While AAUW and other advocates work to close the gender pay gap and even the playing field for women workers, we also know that income-contingent and income-based loan repayment plans (IBR) are crucial for women in particular to manage their debt, since these plans allow struggling borrowers to customize loan repayments to reflect their economic circumstances. A streamlined IBR program is key to ensuring more borrowers can easily learn about and access the program without confusion as to which income-based or contingent plan they qualify for.
In addition to making repayment more manageable for borrowers, AAUW encourages Congress to make refinancing possible for both federal and private student loans. Borrowers should be able to refinance student loans the same way that they can with other financial products. AAUW also supports provisions to make private student loans dischargeable in bankruptcy: While we hope that programs such as IBR and refinancing can help borrowers avoid bankruptcy, the ability to discharge private student debt in this worst-case scenario is imperative.
Data and Metrics
A general theme emerges for AAUW when considering the various affordability- and outcomes-oriented metrics. It is important that data be disaggregated by gender and by race and ethnicity. This includes in the College Navigator tool, which helps students understand critical consumer information about schools and currently includes some information disaggregated gender and by race and ethnicity.

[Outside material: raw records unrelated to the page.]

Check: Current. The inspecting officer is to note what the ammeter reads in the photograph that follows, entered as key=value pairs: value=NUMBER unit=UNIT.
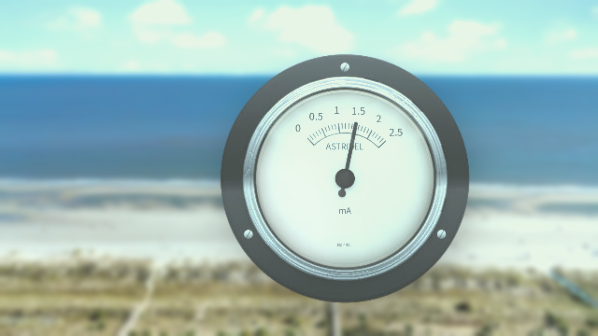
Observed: value=1.5 unit=mA
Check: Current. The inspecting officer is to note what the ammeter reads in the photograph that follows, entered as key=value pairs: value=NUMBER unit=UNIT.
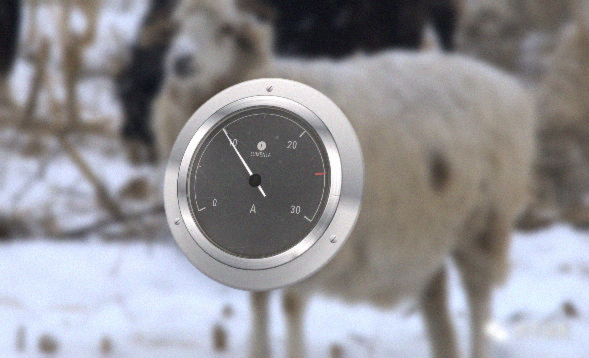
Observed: value=10 unit=A
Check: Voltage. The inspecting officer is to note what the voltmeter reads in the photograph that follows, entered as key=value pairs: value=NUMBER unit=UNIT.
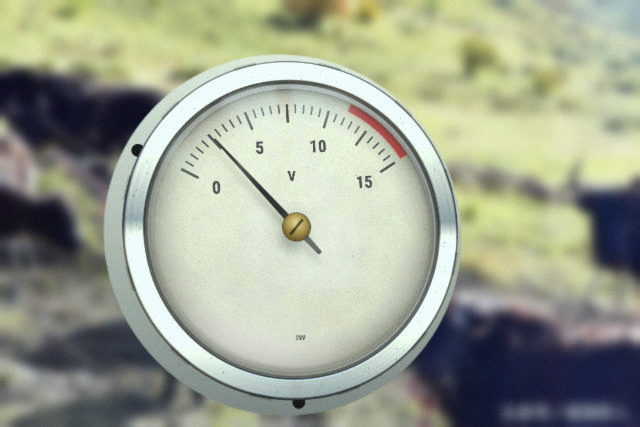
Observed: value=2.5 unit=V
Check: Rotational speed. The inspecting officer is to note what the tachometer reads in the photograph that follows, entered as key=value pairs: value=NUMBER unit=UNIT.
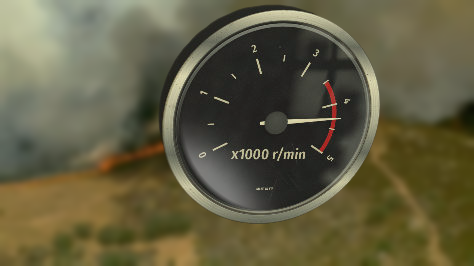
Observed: value=4250 unit=rpm
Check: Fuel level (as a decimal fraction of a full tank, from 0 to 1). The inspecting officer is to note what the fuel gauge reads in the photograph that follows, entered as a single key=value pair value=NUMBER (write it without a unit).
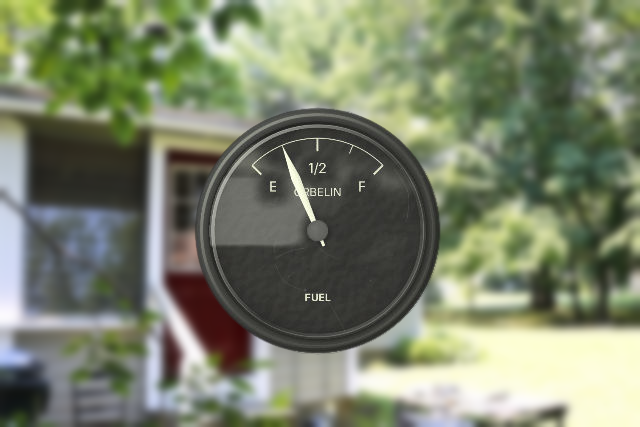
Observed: value=0.25
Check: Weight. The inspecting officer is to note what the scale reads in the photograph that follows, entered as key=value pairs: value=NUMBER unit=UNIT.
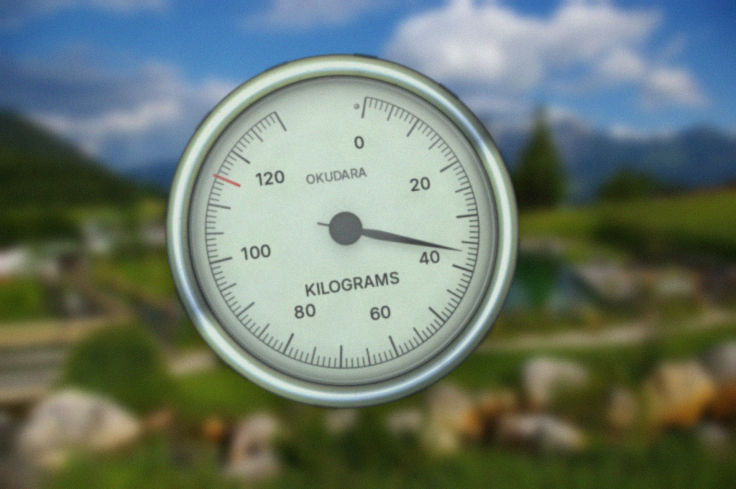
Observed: value=37 unit=kg
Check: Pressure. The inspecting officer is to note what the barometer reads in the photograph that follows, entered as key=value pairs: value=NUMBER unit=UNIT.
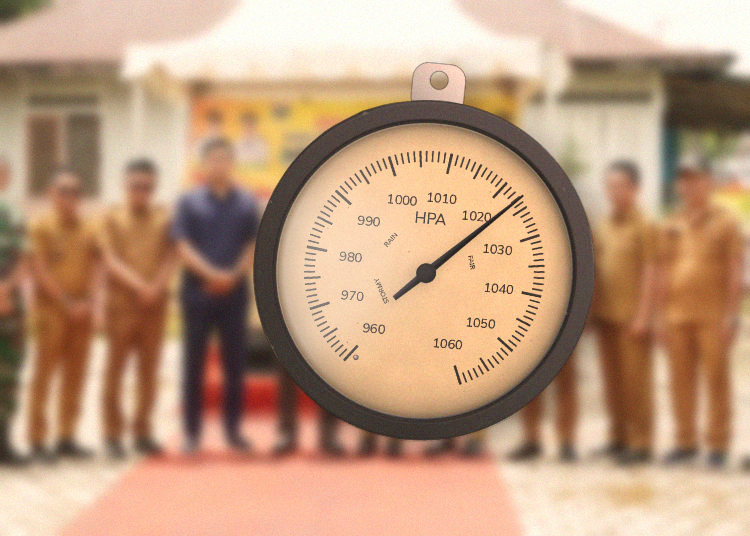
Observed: value=1023 unit=hPa
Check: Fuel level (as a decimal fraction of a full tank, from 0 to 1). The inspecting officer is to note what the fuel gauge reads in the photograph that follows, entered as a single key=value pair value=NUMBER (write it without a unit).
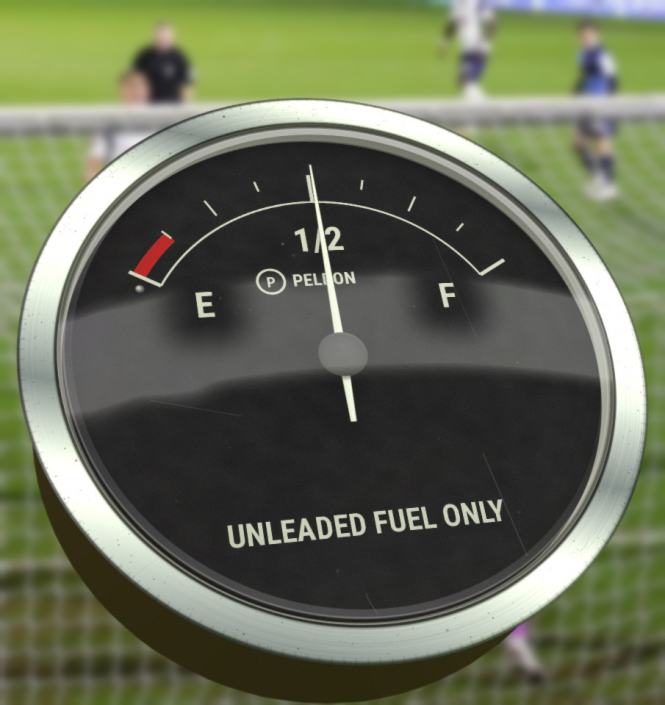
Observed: value=0.5
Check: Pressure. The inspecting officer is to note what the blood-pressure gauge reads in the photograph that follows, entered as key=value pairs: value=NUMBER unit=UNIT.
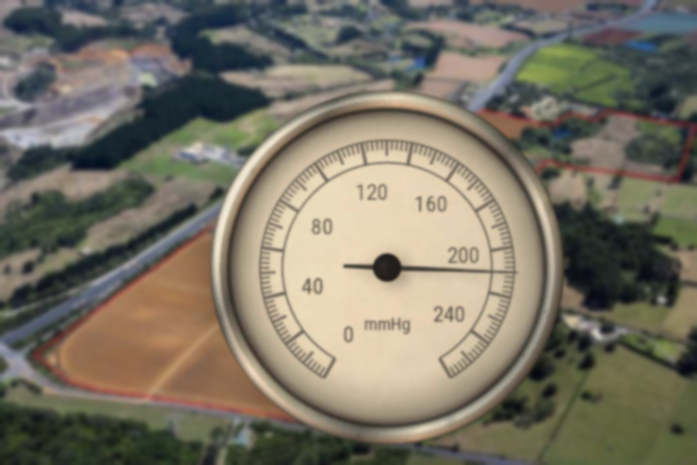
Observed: value=210 unit=mmHg
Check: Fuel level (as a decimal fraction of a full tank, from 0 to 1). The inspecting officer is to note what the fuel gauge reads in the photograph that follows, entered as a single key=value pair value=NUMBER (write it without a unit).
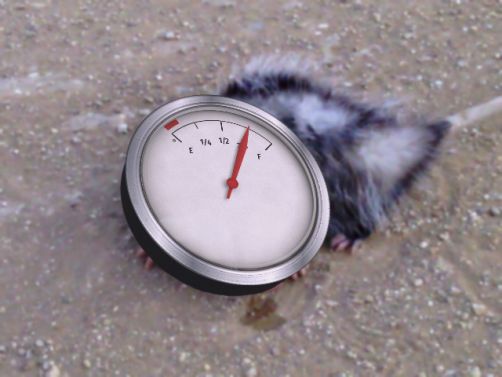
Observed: value=0.75
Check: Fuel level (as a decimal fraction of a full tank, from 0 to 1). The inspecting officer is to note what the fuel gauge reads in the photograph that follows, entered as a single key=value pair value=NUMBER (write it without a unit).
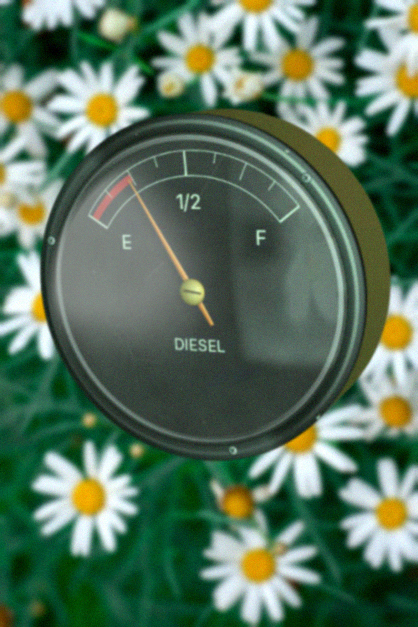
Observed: value=0.25
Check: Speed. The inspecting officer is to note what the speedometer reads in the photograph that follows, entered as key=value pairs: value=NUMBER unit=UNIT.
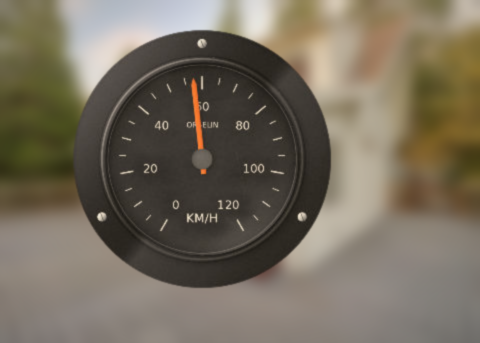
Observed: value=57.5 unit=km/h
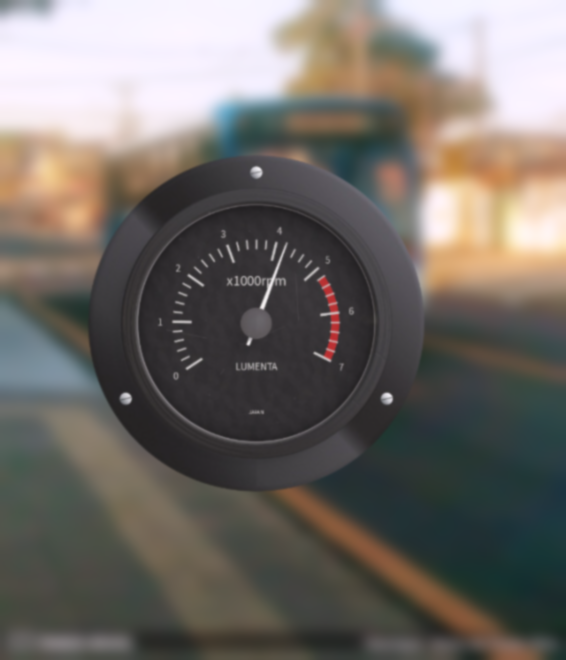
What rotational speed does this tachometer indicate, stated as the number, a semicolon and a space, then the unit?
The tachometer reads 4200; rpm
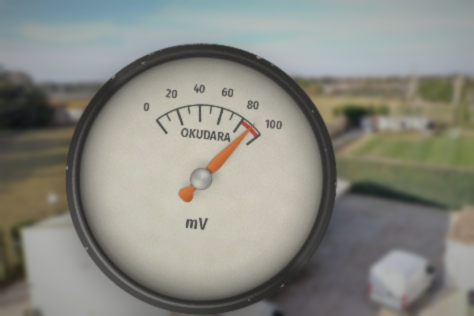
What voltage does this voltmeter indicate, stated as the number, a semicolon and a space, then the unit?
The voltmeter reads 90; mV
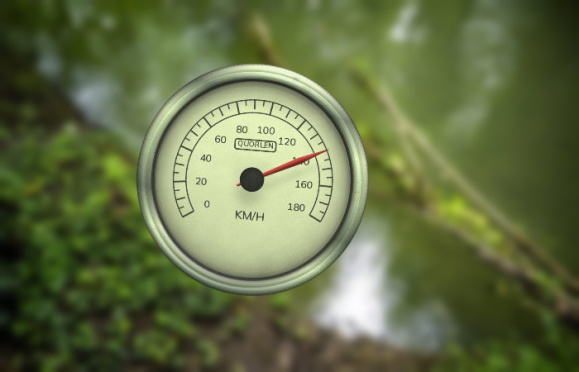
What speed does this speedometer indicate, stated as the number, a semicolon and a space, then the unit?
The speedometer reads 140; km/h
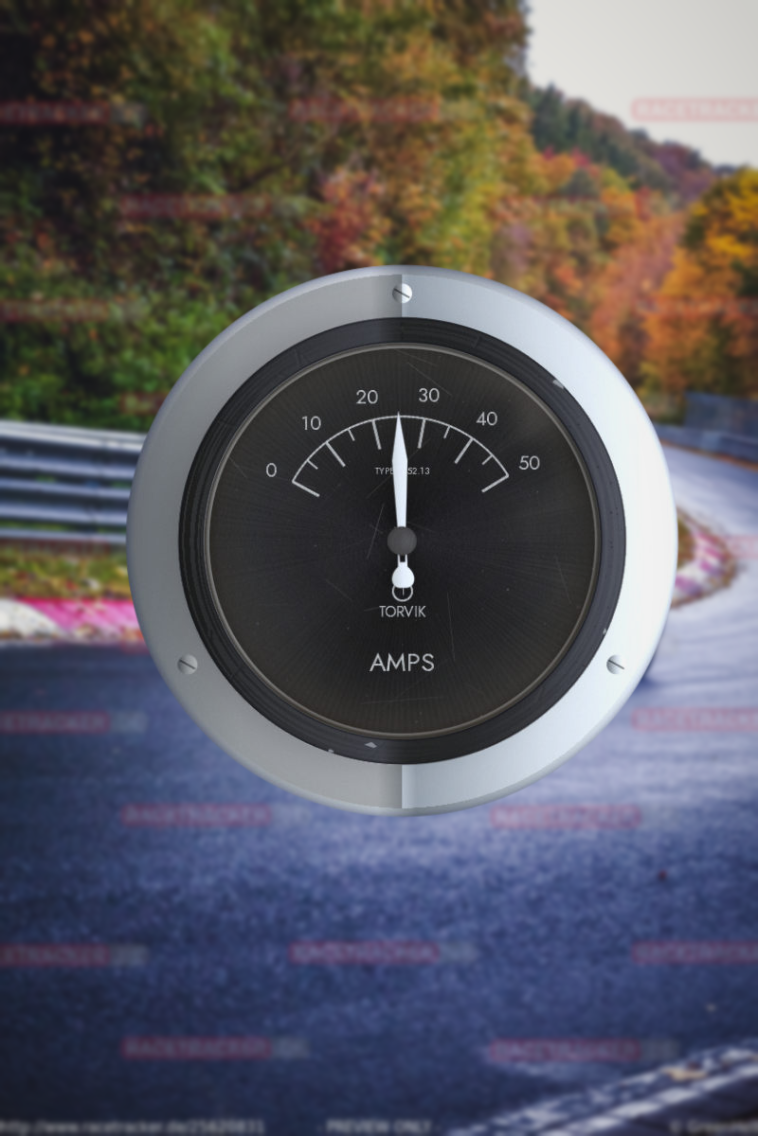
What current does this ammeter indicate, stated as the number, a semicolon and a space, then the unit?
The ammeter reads 25; A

In addition, our current federal data source on higher education outcomes does not adequately represent some students and schools. First, the Integrated Postsecondary Education Data System (IPEDS) reports graduation rates or completion rates only for full-time, first-time degree or certificate-seeking students who begin in the fall. This excludes many students. In addition, students who complete their associate’s degrees or certificates before transferring to a four-year institution are counted as graduates but are not included as transfer students in the IPEDS data. Given the realities of how today’s students pursue their educations, this oversight simply makes no sense.
The National Student Clearinghouse has improved data collection around transfer rates but does not disaggregate the information by gender or race and ethnicity. Without corrections to these data problems we may see a more negative or overly positive picture of a community college than is true, making that data less useful for all stakeholders. AAUW supports efforts to tackle some of these issues through ending the prohibition on a student unit record.